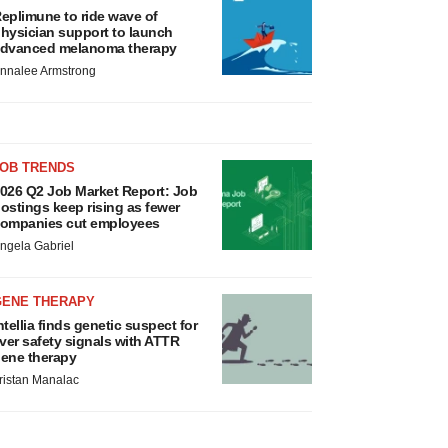
eplimune to ride wave of
hysician support to launch
dvanced melanoma therapy
nnalee Armstrong
JOB TRENDS
026 Q2 Job Market Report: Job
ostings keep rising as fewer
ompanies cut employees
ngela Gabriel
GENE THERAPY
ntellia finds genetic suspect for
iver safety signals with ATTR
ene therapy
ristan Manalac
----------
Each entry is to be returned precisely as it appears, but the pictures are to be dropped.

eplimune to ride wave of
hysician support to launch
dvanced melanoma therapy
nnalee Armstrong
JOB TRENDS
026 Q2 Job Market Report: Job
ostings keep rising as fewer
ompanies cut employees
ngela Gabriel
GENE THERAPY
ntellia finds genetic suspect for
iver safety signals with ATTR
ene therapy
ristan Manalac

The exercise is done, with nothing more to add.